La notte poco prima della foresta – musica

La nuit juste avant les forêts” di Koltès si configura come un urlo ininterrotto per voce sola. Una sequenza monofonica di incontenibile rabbia, tanto reiterata da divenire meccanicamente un loop. Quasi il suono stridente di un cacofonico quanto inarrestabile jukebox antropomorfo che vomita ossessioni, aggressioni, ambiguità. A tratti anche una disperata religiosità profana rivolta, o evocata, a figure devianti: prostitute impazzite, teppisti metropolitani, incontri notturni nella penombra di un ponte, amori impossibili pregnanti di ambiguità. Tutto in una cornice di nomadismo senza un attimo di respiro, nell’angoscia di una vita non sedentaria vissuta con dolorosa precarietà.
Questi, per me, i principali temi presenti in questo lavoro insieme ad uno specifico artificio formale ed espressivo: l’assenza del punto tra i segni d’interpunzione, un continuum verbale privo d’interruzioni che si concede solo brevi attimi di respiro, quasi fisiologici.
Una scrittura fatta tutta di solo lettere minuscole, una democrazia utopica della semiografia priva di gerarchie. Ma anche una concezione modulare che fa sì di poter riprendere il testo da un qualsiasi punto. Come una musica senza cadenze, un moto perpetuo di parole, un pedale di sentimenti ad libitum.
Non so se Koltès immaginasse anche una precisa musica di scena quando scriveva questo lavoro. Le indicazioni che emergono dal testo contengono una pluralità di matrici sonore da quelle etniche (un arabo che canta una tiritera, il sognare il canto segreto degli arabi) alla musica di strada; da quella colta, qui rievocata in modo dispregiativo («arie d’opera o stronzate del genere»!) fino alla babele sonora della metropoli che l’autore non indugia a definirla casino. Insomma più che una specifica musica, il testo suggerisce un sostrato sonoro che fa pensare ad una sorta di zapping multirazziale. Ma sempre per una sola voce. Una voce, o meglio un canto sedativo, che nasconde uno straordinario potere magico-terapeutico: «[…] se invece di sputar fuori tutto quanto (perché lei non sospettava nulla di me) me l’avesse detto cantando?
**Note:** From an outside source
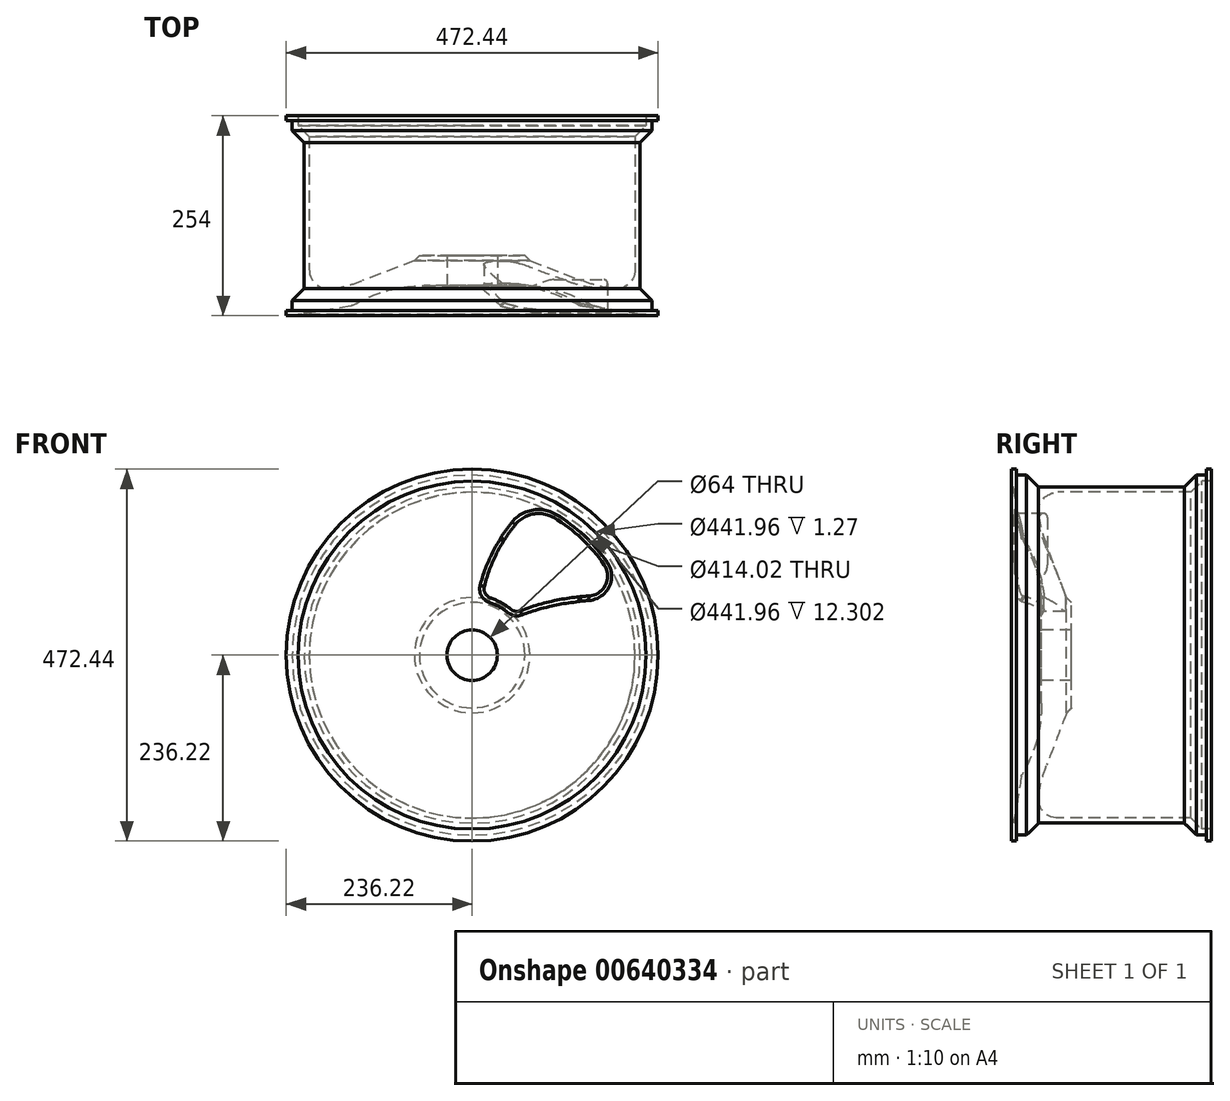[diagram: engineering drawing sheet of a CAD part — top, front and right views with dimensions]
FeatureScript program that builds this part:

Avrebbe potuto cantarmi qualsiasi cosa, io non avrei potuto fare più nulla, sarei stato d’accordo su tutto».
Da queste osservazioni preliminari ho iniziato a lavorare con Nora e Giulio partendo da due principali interrogativi: quale funzione conferire alla musica per questa messinscena e che tipo di linguaggio adottare.
Per primo abbiamo scelto, diversamente dalla struttura ininterrotta del testo, di utilizzare un intervento sonoro che, invece, scandisse i principali cambi di umore del copione. Poi, abbiamo selezionato le matrici sonore più congeniali: etniche, jazzistiche ed alcune poetiche musicali del Novecento. In realtà si è scelto di adottare un ampio e diversificato tessuto sonoro in grado di suggerire quel plurilinguismo caratterizzante la nostra cultura contemporanea. E qui il lavoro compositivo si è orientato tanto sulla scrittura musicale artigianale (Desert midnight un tema jazzistico omaggio a Monk e Mama, una solitaria e notturna melodia per sax soprano),quanto sull’invenzione di diversi paesaggi sonori. Degli ambienti timbricamente caratterizzati ma non naturalistici: in tal senso Vento mix, un paesaggio realizzato utilizzando in sovrapposizione il soffio di numerose ocarine, può restituire la dimensione di un peregrinare notturno e disperato sotto la pioggia, senza raddoppiare il contenuto del testo verbale. Altri ambienti sonori contengono invece al loro interno delle citazioni minime estrapolate da alcune opere contemporanee.
In coda, un lungo brano per accumuli che intreccia gran parte dei materiali utilizzati.